Бирото подумал: «Вот уже и льстецы завелись. Недаром предостерегал меня аббат Лоро от их сетей и призывал к скромности. Я всегда должен помнить о своем происхождении».
Цезарь не понял намека богатого обойщика с улицы Сент-Антуан. Одиннадцать раз Брашон безуспешно пытался добиться приглашения для себя, жены, дочери, тещи и тетки, и он сделался врагом Бирото. Уходя, Брашон уже не величал больше парфюмера «господин кавалер».
Генеральная репетиция началась. Цезарь с женой и дочерью вышли из лавки и поднялись к себе по парадной лестнице. Входная дверь была переделана в монументальном стиле, она была превращена в двустворчатую и разделена на равные квадраты, украшенные посредине отлитым из чугуна орнаментом.

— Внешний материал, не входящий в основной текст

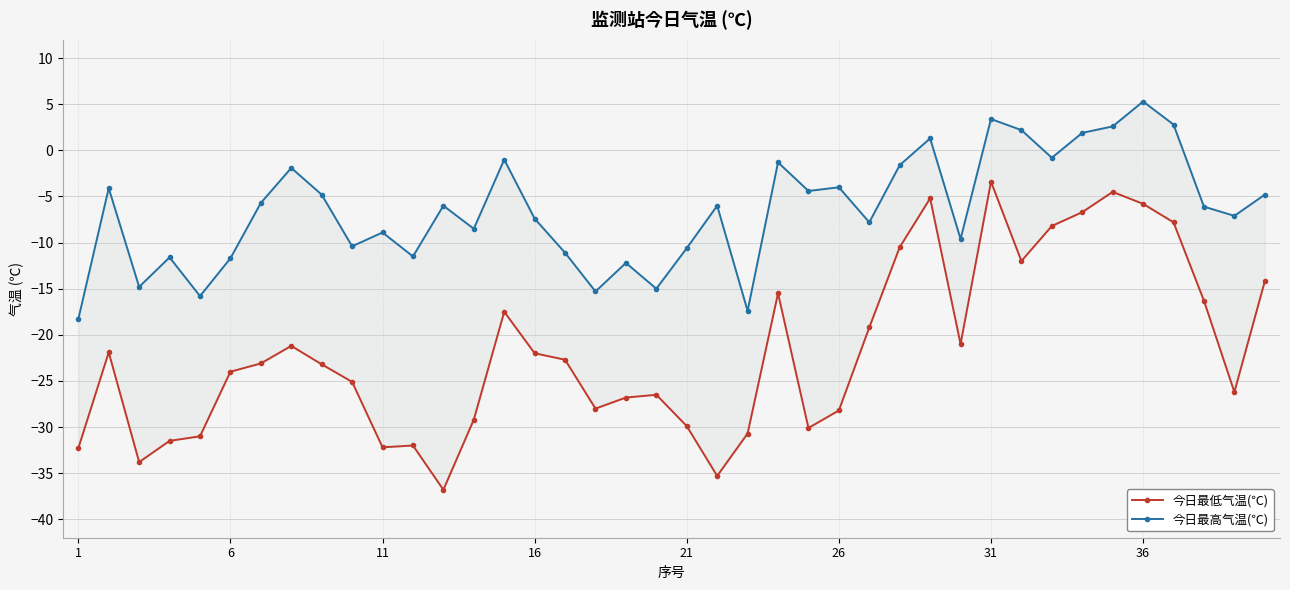

Is the value of 今日最高气温(℃) at 34 greater than the value of 今日最低气温(℃) at 16?

Yes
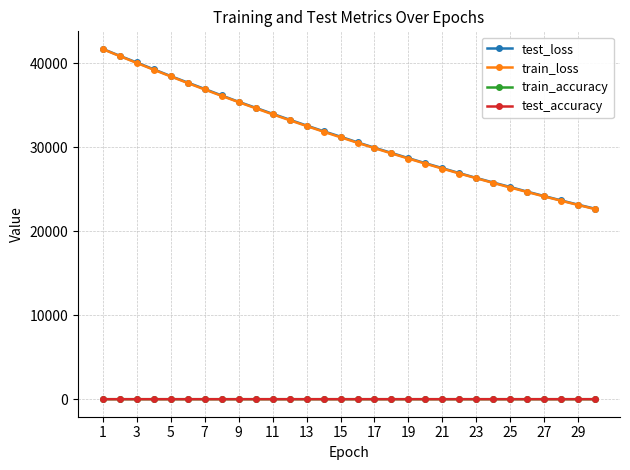

True or false: test_accuracy has more than 1 points higher than both neighbors.

True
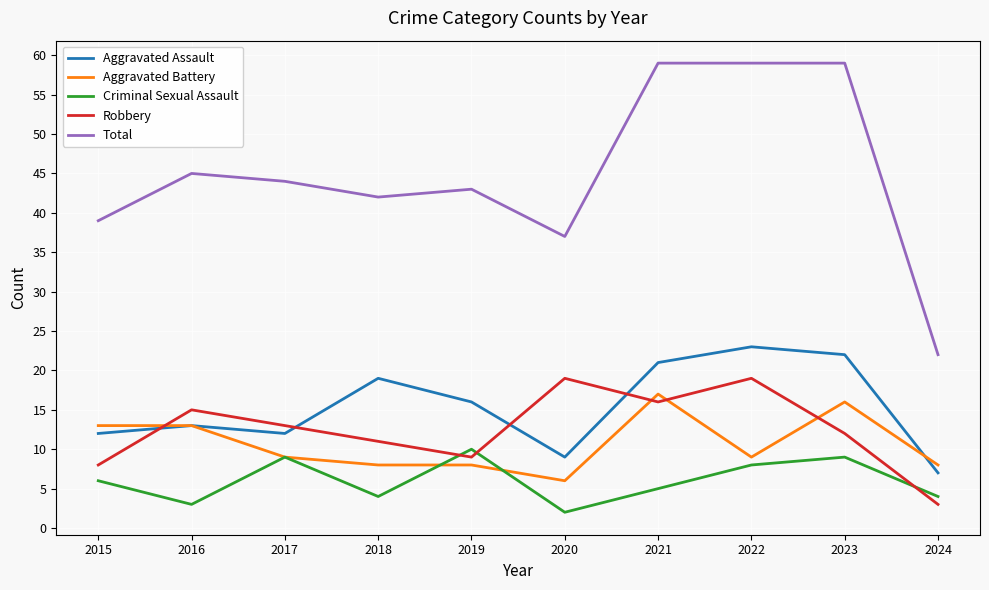

True or false: Total has more than 0 interior local peaks.

True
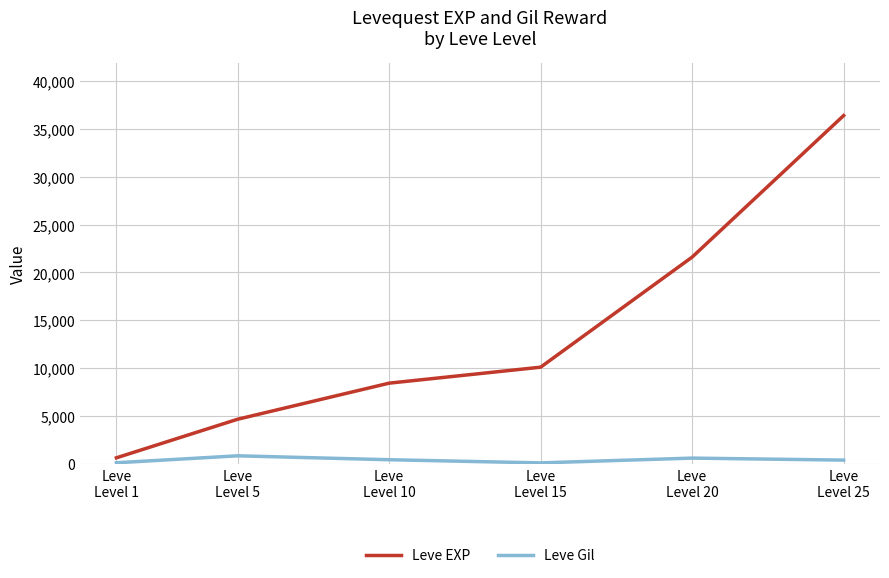

Is this an area chart (filled region under the line)?

No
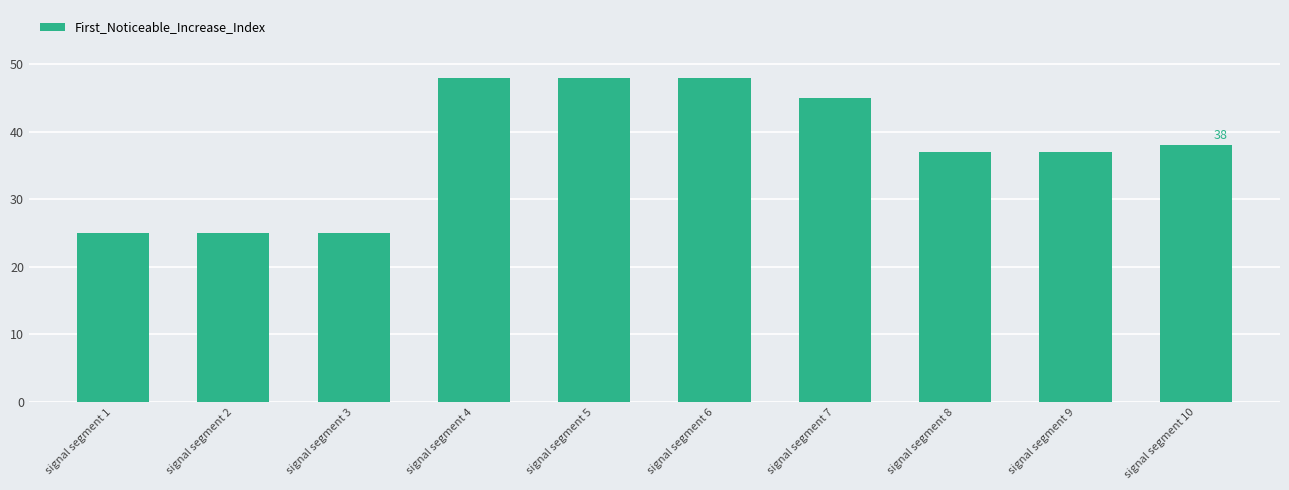

What is the difference between the second highest and second lowest values?

23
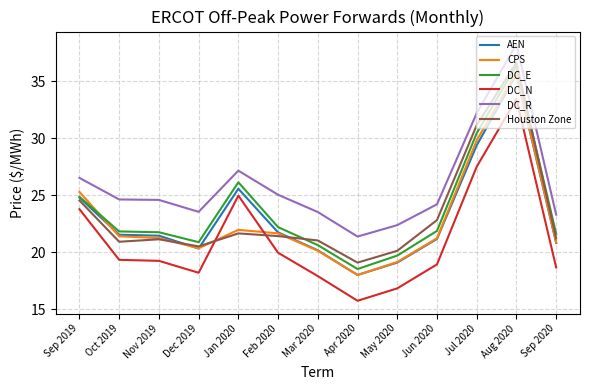

Which series has the largest total across all categories?

DC_R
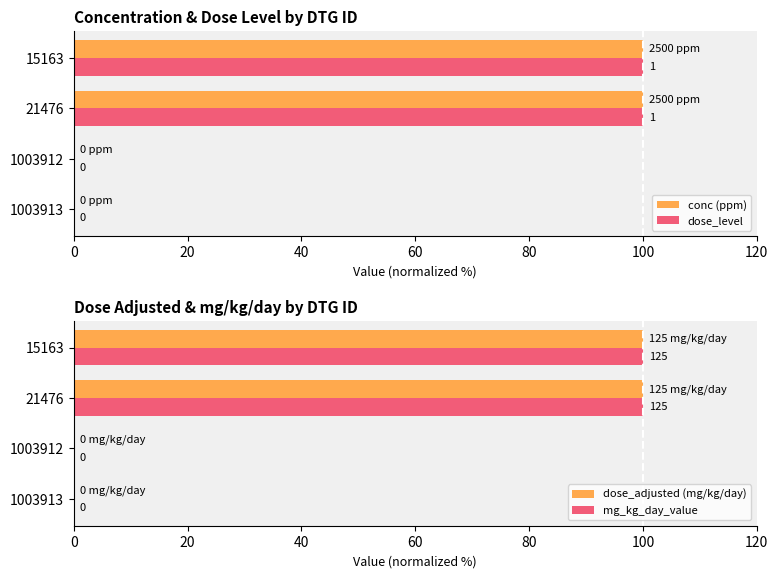

Are the bars grouped side by side (vs. stacked)?

Yes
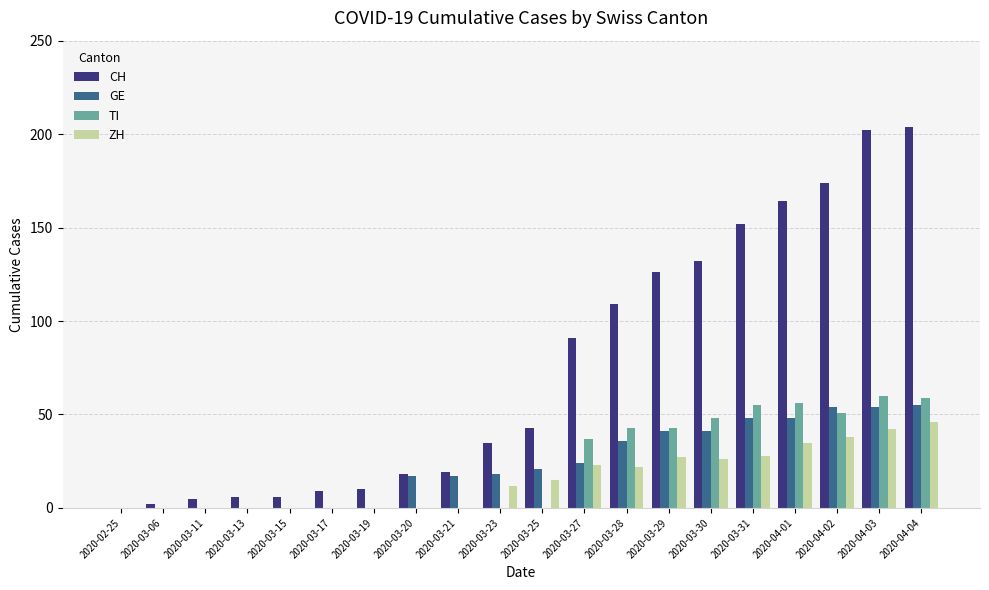

Is it true that CH equals 91 at 2020-03-27?

True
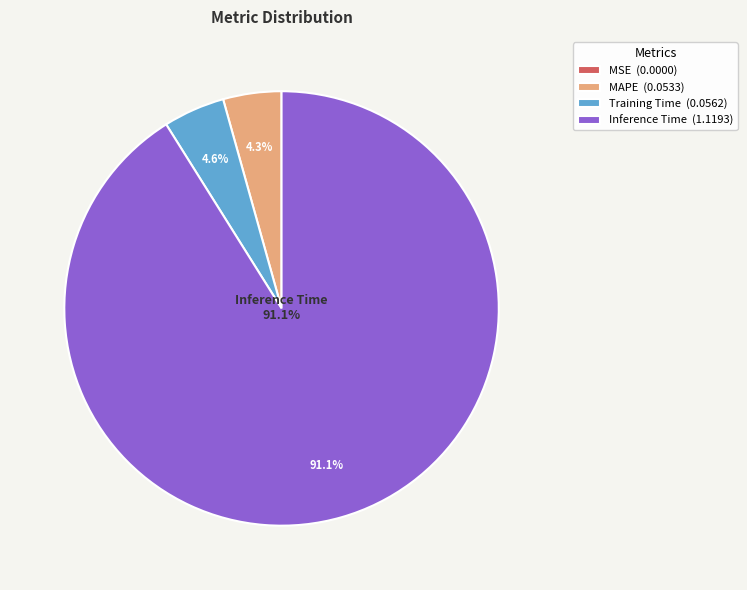

To the nearest percent, what is the difference between the largest and smallest slice percentages?

91%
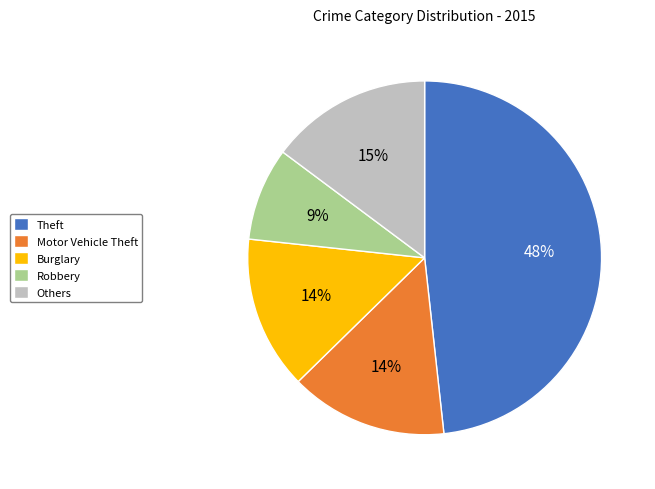

Which category has the biggest portion of the pie?

Theft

Теперь такие двери — самые обычные в Париже, тогда же они прельщали новизной. В глубине вестибюля между двумя крыльями лестницы находился столь беспокоивший Бирото цоколь, напоминавший собою своеобразный ящик, где могла бы устроить себе жилище какая-нибудь старуха. Пол в вестибюле был выложен белым и черным мрамором, стены выкрашены под мрамор, сверху спускалась люстра в античном стиле с четырьмя рожками. В отделке квартиры архитектор сочетал богатство и простоту. Узкая красная дорожка подчеркивала белизну ступеней, вытесанных из твердого песчаника, отшлифованного пемзой. С первой площадки открывался вид на антресоли. Внутренняя дверь была выдержана в том же стиле, что и входная, но украшена резьбой.
— Какое изящество! — воскликнула Цезарина. — А между тем ничто не бросается в глаза.
— Мадмуазель, изящество создается соблюдением пропорций между архитектурными украшениями, плинтусами, карнизами и орнаментом; у меня нигде нет позолоты, тона мягкие, не яркие.